Pick out every one of the lines below that contains the word "series" and copy each of them. Case counts, so uppercase and lowercase letters are different.
[Start of Attachment]
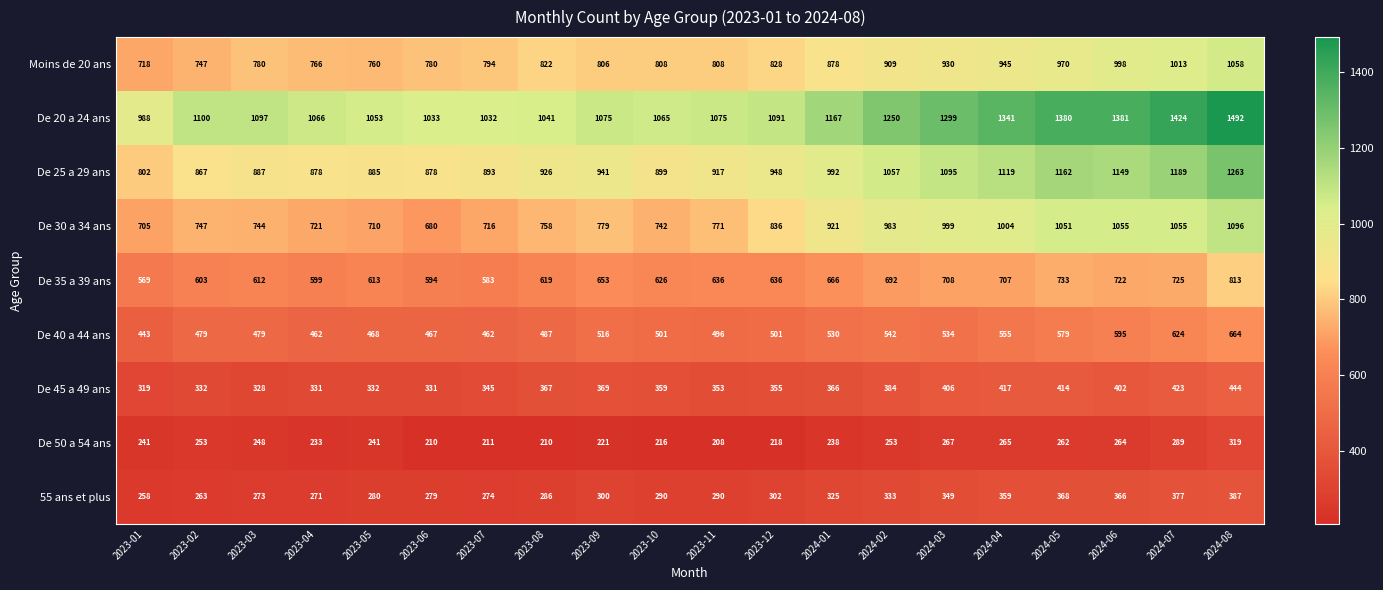

Which series changed the most between 2023-06 and 2023-09?

De 30 a 34 ans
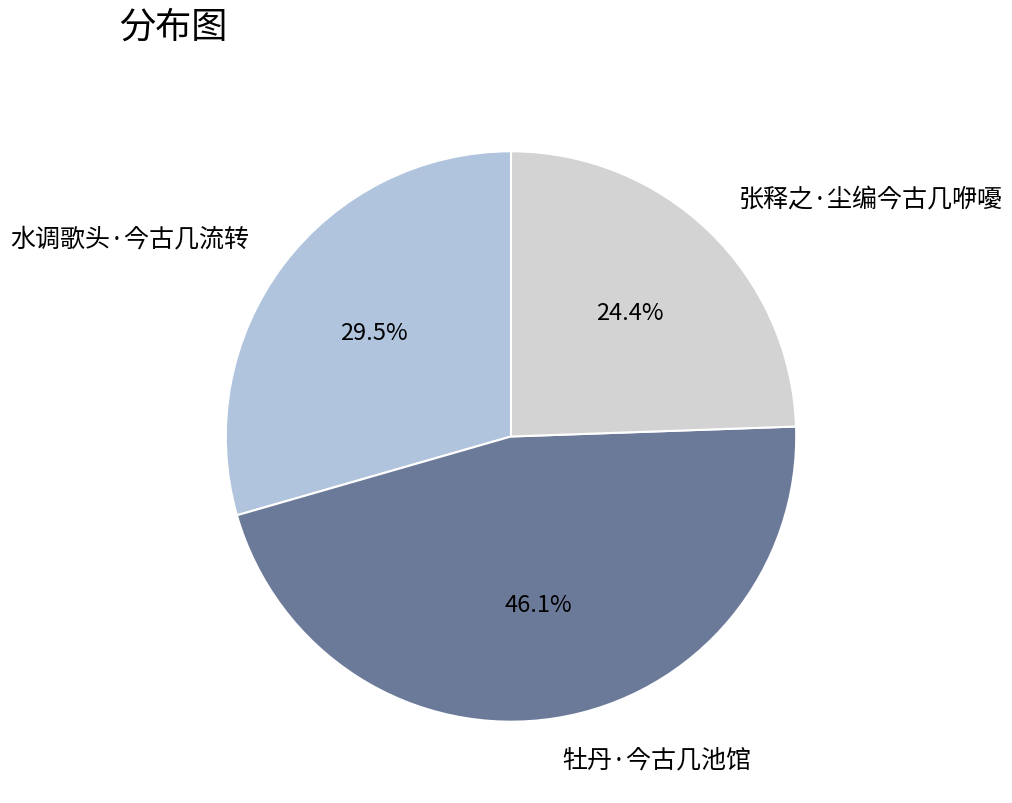

To the nearest percent, what is the combined percentage of 水调歌头·今古几流转 and 张释之·尘编今古几咿嚘?

54%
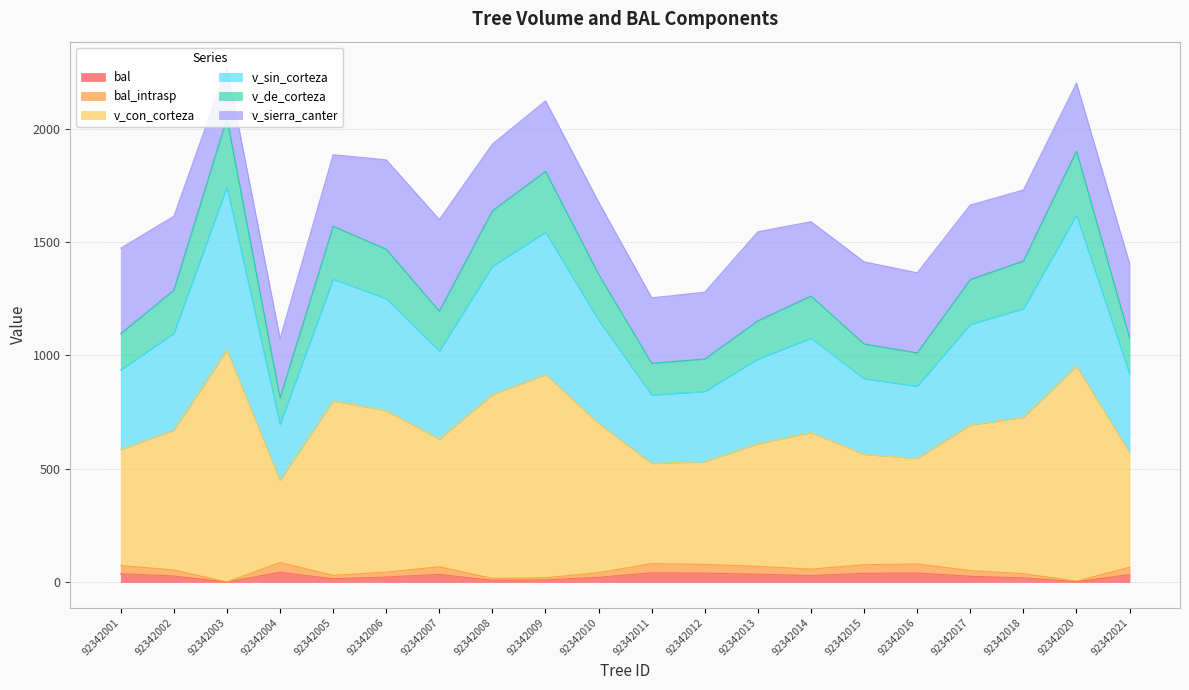

How many lines are shown in the chart?

6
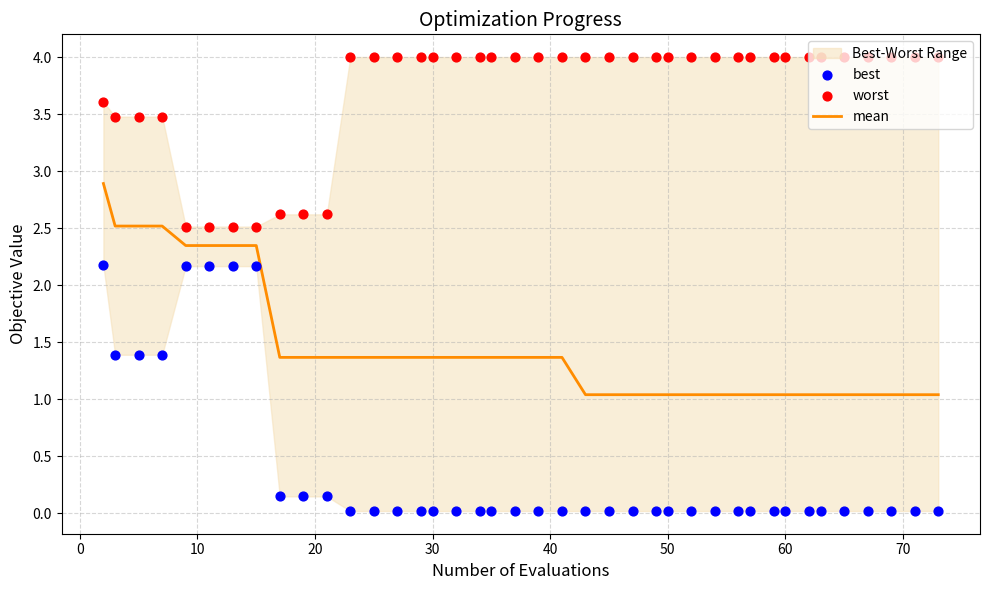

Which series reaches the maximum Y coordinate?

worst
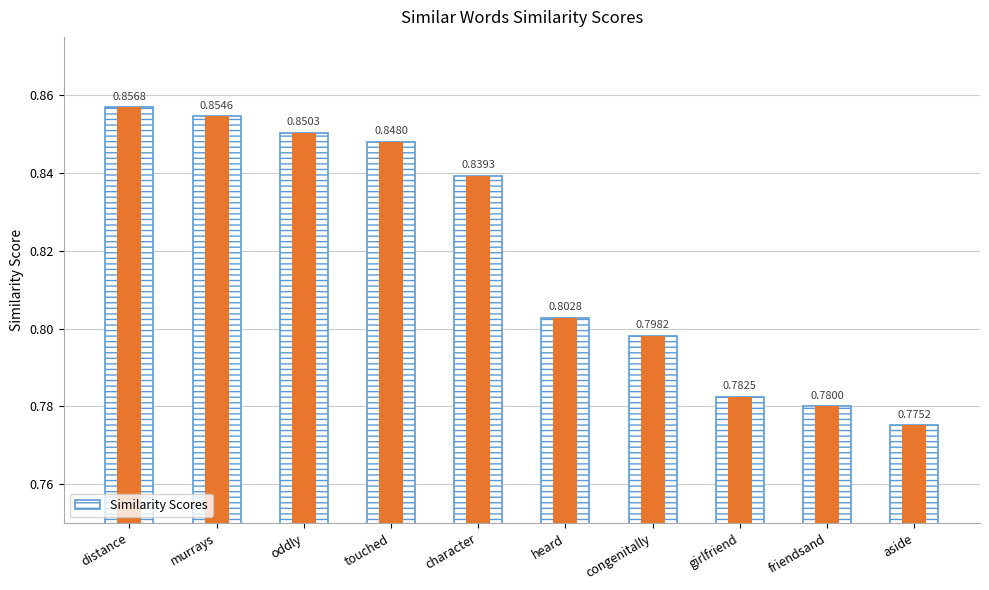

Is it true that the value at girlfriend is 0.2?

False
[End of Attachment]
[EXERCISE RESULT]:
Which series changed the most between 2023-06 and 2023-09?
Which series reaches the maximum Y coordinate?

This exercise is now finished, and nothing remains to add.